General 3D Room Layout from a Single View by Render-and-Compare
This addresses the challenge of accurate 3D layout estimation for applications like robotics and AR/VR, though it is incremental as it builds on single-view methods by adding occlusion handling.
The paper tackles the problem of reconstructing 3D room layouts from a single view, overcoming limitations of previous methods restricted to cuboid shapes, and achieves this by introducing a render-and-compare approach that handles occlusions, validated on a new dataset of 293 images with precise annotations.

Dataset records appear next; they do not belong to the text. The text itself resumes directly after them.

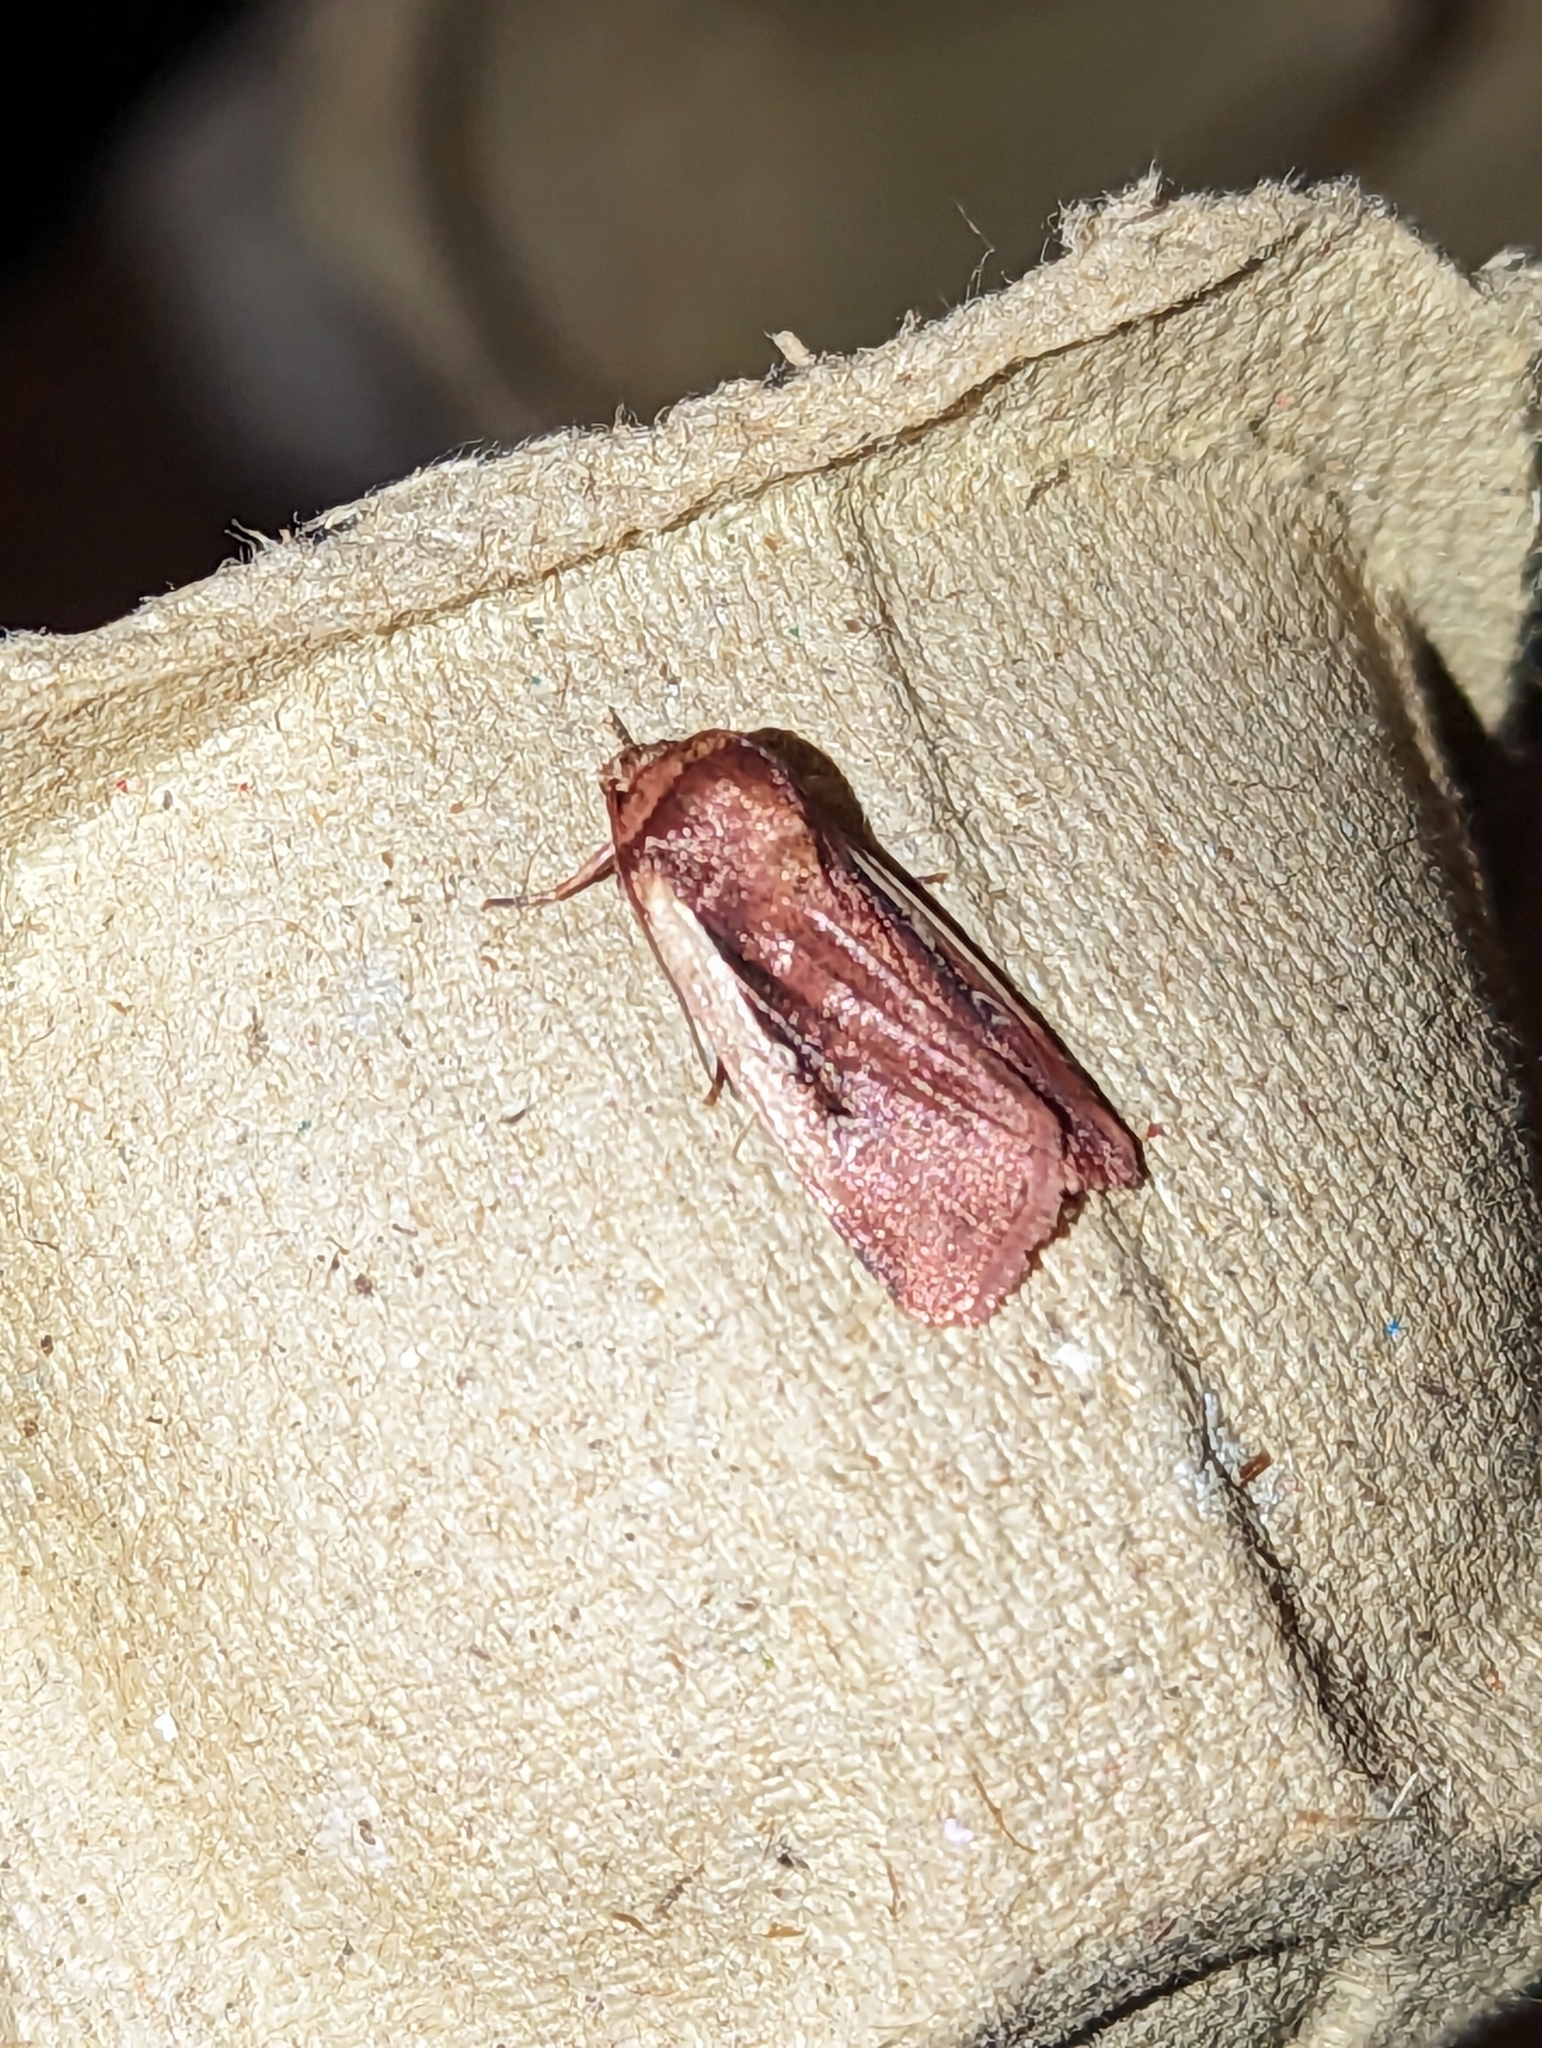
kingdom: Animalia
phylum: Arthropoda
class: Insecta
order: Lepidoptera
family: Noctuidae
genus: Ochropleura
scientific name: Ochropleura plecta
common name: Flame shoulder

We present a novel method to reconstruct the 3D layout of a room (walls, floors, ceilings) from a single perspective view in challenging conditions, by contrast with previous single-view methods restricted to cuboid-shaped layouts. This input view can consist of a color image only, but considering a depth map results in a more accurate reconstruction. Our approach is formalized as solving a constrained discrete optimization problem to find the set of 3D polygons that constitute the layout. In order to deal with occlusions between components of the layout, which is a problem ignored by previous works, we introduce an analysis-by-synthesis method to iteratively refine the 3D layout estimate. As no dataset was available to evaluate our method quantitatively, we created one together with several appropriate metrics. Our dataset consists of 293 images from ScanNet, which we annotated with precise 3D layouts. It offers three times more samples than the popular NYUv2 303 benchmark, and a much larger variety of layouts.